STARC: A General Framework For Quantifying Differences Between Reward Functions

In order to solve a task using reinforcement learning, it is necessary to first formalise the goal of that task as a reward function. However, for many real-world tasks, it is very difficult to manually specify a reward function that never incentivises undesirable behaviour. As a result, it is increasingly popular to use reward learning algorithms, which attempt to learn a reward function from data. However, the theoretical foundations of reward learning are not yet well-developed. In particular, it is typically not known when a given reward learning algorithm with high probability will learn a reward function that is safe to optimise. This means that reward learning algorithms generally must be evaluated empirically, which is expensive, and that their failure modes are difficult to predict in advance. One of the roadblocks to deriving better theoretical guarantees is the lack of good methods for quantifying the difference between reward functions. In this paper we provide a solution to this problem, in the form of a class of pseudometrics on the space of all reward functions that we call STARC (STAndardised Reward Comparison) metrics. We show that STARC metrics induce both an upper and a lower bound on worst-case regret, which implies that our metrics are tight, and that any metric with the same properties must be bilipschitz equivalent to ours. Moreover, we also identify a number of issues with reward metrics proposed by earlier works. Finally, we evaluate our metrics empirically, to demonstrate their practical efficacy. STARC metrics can be used to make both theoretical and empirical analysis of reward learning algorithms both easier and more principled.

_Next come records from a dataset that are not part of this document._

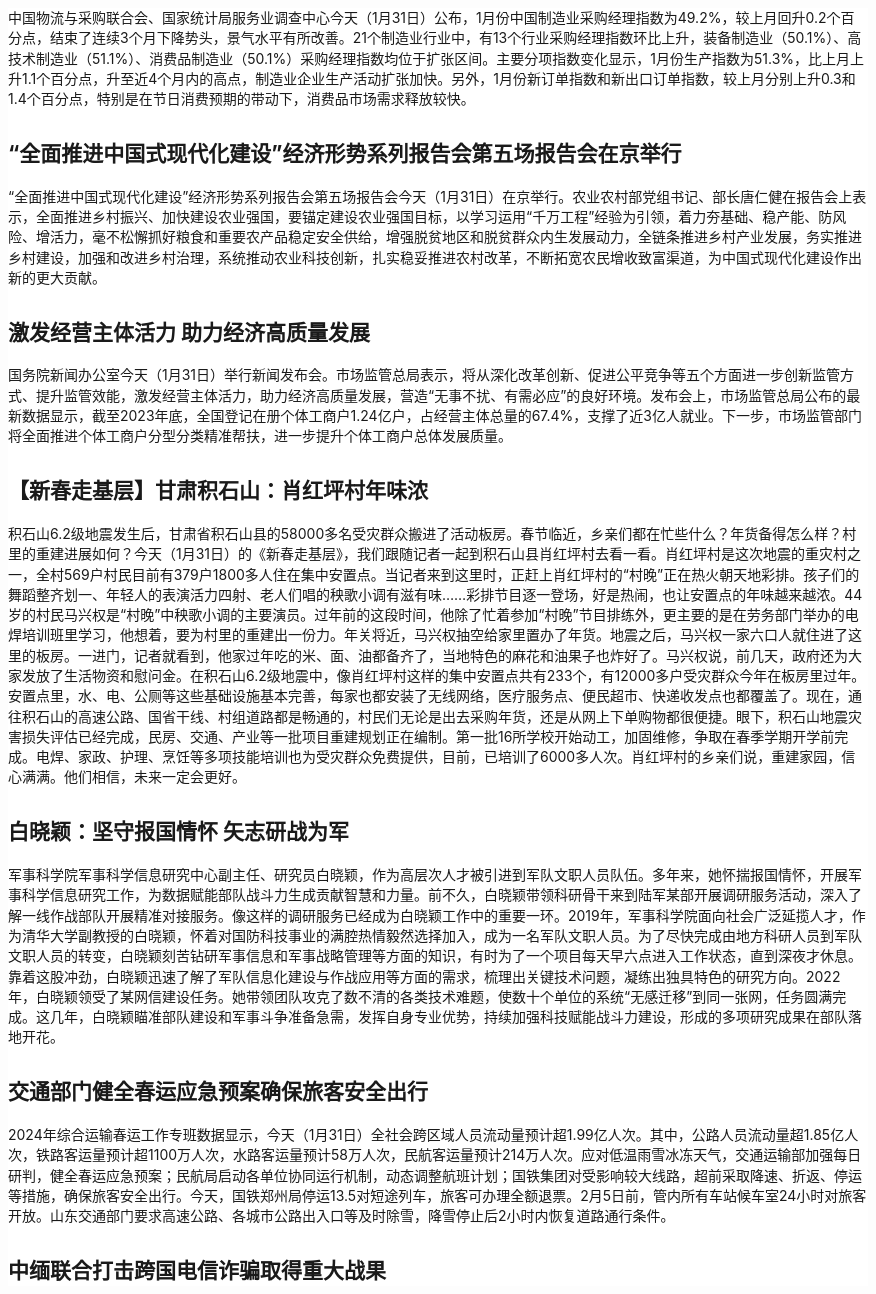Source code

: 
中国物流与采购联合会、国家统计局服务业调查中心今天（1月31日）公布，1月份中国制造业采购经理指数为49.2%，较上月回升0.2个百分点，结束了连续3个月下降势头，景气水平有所改善。21个制造业行业中，有13个行业采购经理指数环比上升，装备制造业（50.1%）、高技术制造业（51.1%）、消费品制造业（50.1%）采购经理指数均位于扩张区间。主要分项指数变化显示，1月份生产指数为51.3%，比上月上升1.1个百分点，升至近4个月内的高点，制造业企业生产活动扩张加快。另外，1月份新订单指数和新出口订单指数，较上月分别上升0.3和1.4个百分点，特别是在节日消费预期的带动下，消费品市场需求释放较快。


## “全面推进中国式现代化建设”经济形势系列报告会第五场报告会在京举行


“全面推进中国式现代化建设”经济形势系列报告会第五场报告会今天（1月31日）在京举行。农业农村部党组书记、部长唐仁健在报告会上表示，全面推进乡村振兴、加快建设农业强国，要锚定建设农业强国目标，以学习运用“千万工程”经验为引领，着力夯基础、稳产能、防风险、增活力，毫不松懈抓好粮食和重要农产品稳定安全供给，增强脱贫地区和脱贫群众内生发展动力，全链条推进乡村产业发展，务实推进乡村建设，加强和改进乡村治理，系统推动农业科技创新，扎实稳妥推进农村改革，不断拓宽农民增收致富渠道，为中国式现代化建设作出新的更大贡献。


## 激发经营主体活力 助力经济高质量发展


国务院新闻办公室今天（1月31日）举行新闻发布会。市场监管总局表示，将从深化改革创新、促进公平竞争等五个方面进一步创新监管方式、提升监管效能，激发经营主体活力，助力经济高质量发展，营造“无事不扰、有需必应”的良好环境。发布会上，市场监管总局公布的最新数据显示，截至2023年底，全国登记在册个体工商户1.24亿户，占经营主体总量的67.4%，支撑了近3亿人就业。下一步，市场监管部门将全面推进个体工商户分型分类精准帮扶，进一步提升个体工商户总体发展质量。


## 【新春走基层】甘肃积石山：肖红坪村年味浓


积石山6.2级地震发生后，甘肃省积石山县的58000多名受灾群众搬进了活动板房。春节临近，乡亲们都在忙些什么？年货备得怎么样？村里的重建进展如何？今天（1月31日）的《新春走基层》，我们跟随记者一起到积石山县肖红坪村去看一看。肖红坪村是这次地震的重灾村之一，全村569户村民目前有379户1800多人住在集中安置点。当记者来到这里时，正赶上肖红坪村的“村晚”正在热火朝天地彩排。孩子们的舞蹈整齐划一、年轻人的表演活力四射、老人们唱的秧歌小调有滋有味……彩排节目逐一登场，好是热闹，也让安置点的年味越来越浓。44岁的村民马兴权是“村晚”中秧歌小调的主要演员。过年前的这段时间，他除了忙着参加“村晚”节目排练外，更主要的是在劳务部门举办的电焊培训班里学习，他想着，要为村里的重建出一份力。年关将近，马兴权抽空给家里置办了年货。地震之后，马兴权一家六口人就住进了这里的板房。一进门，记者就看到，他家过年吃的米、面、油都备齐了，当地特色的麻花和油果子也炸好了。马兴权说，前几天，政府还为大家发放了生活物资和慰问金。在积石山6.2级地震中，像肖红坪村这样的集中安置点共有233个，有12000多户受灾群众今年在板房里过年。安置点里，水、电、公厕等这些基础设施基本完善，每家也都安装了无线网络，医疗服务点、便民超市、快递收发点也都覆盖了。现在，通往积石山的高速公路、国省干线、村组道路都是畅通的，村民们无论是出去采购年货，还是从网上下单购物都很便捷。眼下，积石山地震灾害损失评估已经完成，民房、交通、产业等一批项目重建规划正在编制。第一批16所学校开始动工，加固维修，争取在春季学期开学前完成。电焊、家政、护理、烹饪等多项技能培训也为受灾群众免费提供，目前，已培训了6000多人次。肖红坪村的乡亲们说，重建家园，信心满满。他们相信，未来一定会更好。


## 白晓颖：坚守报国情怀 矢志研战为军


军事科学院军事科学信息研究中心副主任、研究员白晓颖，作为高层次人才被引进到军队文职人员队伍。多年来，她怀揣报国情怀，开展军事科学信息研究工作，为数据赋能部队战斗力生成贡献智慧和力量。前不久，白晓颖带领科研骨干来到陆军某部开展调研服务活动，深入了解一线作战部队开展精准对接服务。像这样的调研服务已经成为白晓颖工作中的重要一环。2019年，军事科学院面向社会广泛延揽人才，作为清华大学副教授的白晓颖，怀着对国防科技事业的满腔热情毅然选择加入，成为一名军队文职人员。为了尽快完成由地方科研人员到军队文职人员的转变，白晓颖刻苦钻研军事信息和军事战略管理等方面的知识，有时为了一个项目每天早六点进入工作状态，直到深夜才休息。靠着这股冲劲，白晓颖迅速了解了军队信息化建设与作战应用等方面的需求，梳理出关键技术问题，凝练出独具特色的研究方向。2022年，白晓颖领受了某网信建设任务。她带领团队攻克了数不清的各类技术难题，使数十个单位的系统“无感迁移”到同一张网，任务圆满完成。这几年，白晓颖瞄准部队建设和军事斗争准备急需，发挥自身专业优势，持续加强科技赋能战斗力建设，形成的多项研究成果在部队落地开花。


## 交通部门健全春运应急预案确保旅客安全出行


2024年综合运输春运工作专班数据显示，今天（1月31日）全社会跨区域人员流动量预计超1.99亿人次。其中，公路人员流动量超1.85亿人次，铁路客运量预计超1100万人次，水路客运量预计58万人次，民航客运量预计214万人次。应对低温雨雪冰冻天气，交通运输部加强每日研判，健全春运应急预案；民航局启动各单位协同运行机制，动态调整航班计划；国铁集团对受影响较大线路，超前采取降速、折返、停运等措施，确保旅客安全出行。今天，国铁郑州局停运13.5对短途列车，旅客可办理全额退票。2月5日前，管内所有车站候车室24小时对旅客开放。山东交通部门要求高速公路、各城市公路出入口等及时除雪，降雪停止后2小时内恢复道路通行条件。


## 中缅联合打击跨国电信诈骗取得重大战果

翻译：在强化学习中求解任务时，首先需要将任务的目标形式化为奖励函数。然而，对于许多现实任务而言，手动指定一个绝不会激励不良行为的奖励函数非常困难。因此，奖励学习算法（试图从数据中学习奖励函数的方法）日益流行。但奖励学习的理论基础尚不完善：通常难以确定，给定奖励学习算法以高概率学习到的奖励函数是否安全可优化。这意味着奖励学习算法通常必须通过代价高昂的实证方法进行评估，且其失效模式难以提前预测。阻碍获得更优理论保证的障碍之一，是缺乏量化奖励函数差异的有效方法。本文提出了一类在全体奖励函数空间上的伪度量，称为STARC（标准化奖励比较）度量，以解决该问题。我们证明STARC度量既能诱导最坏情况遗憾的上界也能诱导其下界，这表明该度量具有紧致性，且任何具有相同性质的度量都必须与我们的度量双Lipschitz等价。此外，我们还发现了先前工作中提出的奖励度量存在的若干问题。最后，我们通过实证评估验证了STARC度量的实际有效性。STARC度量可使奖励学习算法的理论与实证分析更简单、更具原理性。